3. Donald Trump was a bit player. For the first time since the reality TV star emerged as the bombastic center of attention in American politics over the summer, Trump was a supporting player, if not an afterthought. Trump -- who hogged much of the airtime in the first two contests -- seemed a mellow shadow of the dominant Donald of the first debate. The most intriguing question, and one not easily answered, is whether he intentionally stepped outside the spotlight to counter perceptions that he’s only capable of circus-barker theatrics, or if it was a genuine shift in mood – a chastening precipitated by Carson’s surge to the top in Iowa and in at least one national poll.
According to initial estimates of microphone time, Trump logged just 5 minutes and 37 seconds of spiel, putting him in fifth place behind the pack-leading Rubio, who spoke for nearly 10 minutes in machine-gun bursts so fast the audience craned to catch each word. Whatever the reason for Trump’s relative reticence, it is not especially good news.
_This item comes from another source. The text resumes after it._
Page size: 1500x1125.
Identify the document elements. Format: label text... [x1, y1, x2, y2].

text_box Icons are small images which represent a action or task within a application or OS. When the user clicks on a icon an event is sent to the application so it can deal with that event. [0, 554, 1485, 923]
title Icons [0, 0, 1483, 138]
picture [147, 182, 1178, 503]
Even if Trump intended to chill out (he concluded the debate by taking credit for cutting the CNBC stage time down from three to two hours) the nine other candidates on the stage felt less threatened by his presence, and thus less inclined to attack him directly – which cut down on the response time the moderators were obligated to give him. The one exception: an angry-uncle cranky John Kasich, who came out blasting both Trump and Carson for economic proposals he deemed absurd. “You just don’t make promises like this, why don’t you just give chicken in every pot while we’re coming up with these fantasy tax plans? We’ll clean it up, well where are you gonna clean it up?”
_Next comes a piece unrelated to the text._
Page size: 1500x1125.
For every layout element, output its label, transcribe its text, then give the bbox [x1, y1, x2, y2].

In one of the rare Trumpian moments of the night, he shot back by making fun of the Ohio governor’s low poll numbers – which put him at the end of the stage.
4. Cruz makes hay out of media-bashing. Republicans are getting really, really tired of all this wrenching soul-searching and public dissection of their deepening divisions into establishment and outsider wings, so why not single out a universally detested target to get the band back together? Rubio started off the press bashing, but the Texas Tea Party firebrand transformed it from a nifty riposte into a full-throated rebel yell likely to resound for the entirety of the campaign.
To the howling delight of the audience, Cruz roared at his CNBC questioners – including the not-so-liberal Rick Santelli, who coined the “Tea Party” moniker. “You look at the questions; Donald Trump, are you a comic book villain? Ben Carson, can you do math? John Kasich, can you insult those two people over here. Marco Rubio, will you resign? Jeb Bush, why have your numbers fallen? How about talking about the substantive issues people care about?” Cruz asked, his voice drowned out by shouts of approval. Republican National Committee Chairman Reince Priebus joined in soon after, stalking into the spin room to deplore the network’s "gotcha questions" and the "hostile" environment the press created for the candidates.
5. Teflon Ben. The night got off to a good start for the soft-spoken neurosurgeon. Trump, the man he’s stalking for first place, offered him a Bernie-hearts-Hillary type reprieve by saying he wouldn’t attack him – as the media expected. Hitting Carson, who boasts the highest likeability ratings in the field, isn’t a good idea just now – as Trump said he “didn’t know about” Carson’s Seventh-Day Adventist Faith. Kasich’s attack on his plan to replace Medicaid and Medicare with savings accounts landed with a thud, and none of the other candidates piled on, despite predictions they would try to halt his rise in the polls.
The audience was similarly accommodating: When one of the moderators pressed Carson on his connections to a nutritional supplement company that made questionable claims about its effectiveness in treating a range of disorders, the crowd booed so loudly the questioner gave up.